Monday, 4 November 2019

Some boxes and books



The days are shorter and more crowded, but here are four things I want to mention.

1. The opening this Thursday, 7 November, of the annual themed show curated by Natalia Zagorska-Thomas at her Expurgamento studio in Camden, London: this year, boxes, interpreted by artists as they will. Joseph Cornell gets in there – obliquely; boxes are not always straight lines and right angles – and some CBe writers/artists too (writers are rarely just writers). This is the 8th annual show curated by N Z-T, who has also showed individual artists. Does her decision to run the gallery in a way that bypasses certain common assumptions about money affect the art itself? Go and see. 132D Camden St, NW1 0HY; open weekends 11 to 6 until 8 December, weekdays by appointment (07799 495549).

2. Julian Stannard (published by CBe) has a new book, or catalogue, or something of both, because the poems come with art by Roma Tearne. Published by Green Bottle, Average is the New Fantastico will be on the CBe table at the Small Publishers Fair. Launch at the Poetry Society on 21 November. It’s a lovely thing, the result of artist, writer, publisher and typesetter working together, without stepping on one another’s toes.

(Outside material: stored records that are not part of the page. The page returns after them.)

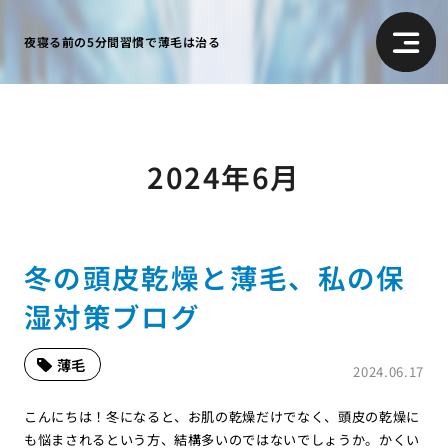
夜寝る前の5分間習慣で薄毛は治る
2024年6月
冬の頭皮乾燥と薄毛、私の保
湿対策ブログ
薄毛
2024.06.17
こんにちは！冬になると、お肌の乾燥だけでなく、頭皮の乾燥に
も悩まされるという方、結構多いのではないでしょうか。かくい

3. Black Lives 1900 – a book of ever larger format and containing even more images, based on the work of W. E. B. Du Bois, published by Redstone Press. Visually and emotionally stunning. Max Porter: ‘Good lord this book is incredible … a civil rights and graphic design landmark.’

4 That Small Publishers Fair I’ve mentioned: here. All the publishers will be under 5ft 8 ins. Friday/Saturday, 15/16 November, 11am to 7pm both days at the Conway Hall, London; free to come in and browse and talk and pick up books and put them down and maybe even put down some cash, too.

5. Bookselling context: Foyles is now owned by Waterstones, which has already eaten Dillons and Books Etc and Hatchards and Hodges Figgis in Ireland and which itself is owned by a hedge fund which has also bought Barnes & Noble in the US, and all of these places are being headed up by James Daunt, who himself still owns Daunts and said earlier this year that he’d pay the Waterstones booksellers a living wage if he could but he can’t, and the systems are creaking. The given and accepted line is that Daunt is a saviour of the book trade, and that this ‘consolidation’ is necessary to counteract Amazon.

6. I can’t count. I can count, actually. Last month, October, CBe sold 146 books out of the distributor’s warehouse, giving £762 sales income, from which 13% plus VAT will be deducted. I paid more than that for printing the new book, Paul Bailey’s Inheritance, a book by an author who has been publishing for over 50 years, twice Booker-shortlisted, etc.

Almost certainly two of the three books mentioned here, and possibly all three, will not be on the shelves of Waterstones. All of them, however, will be at the Small Publishers Fair.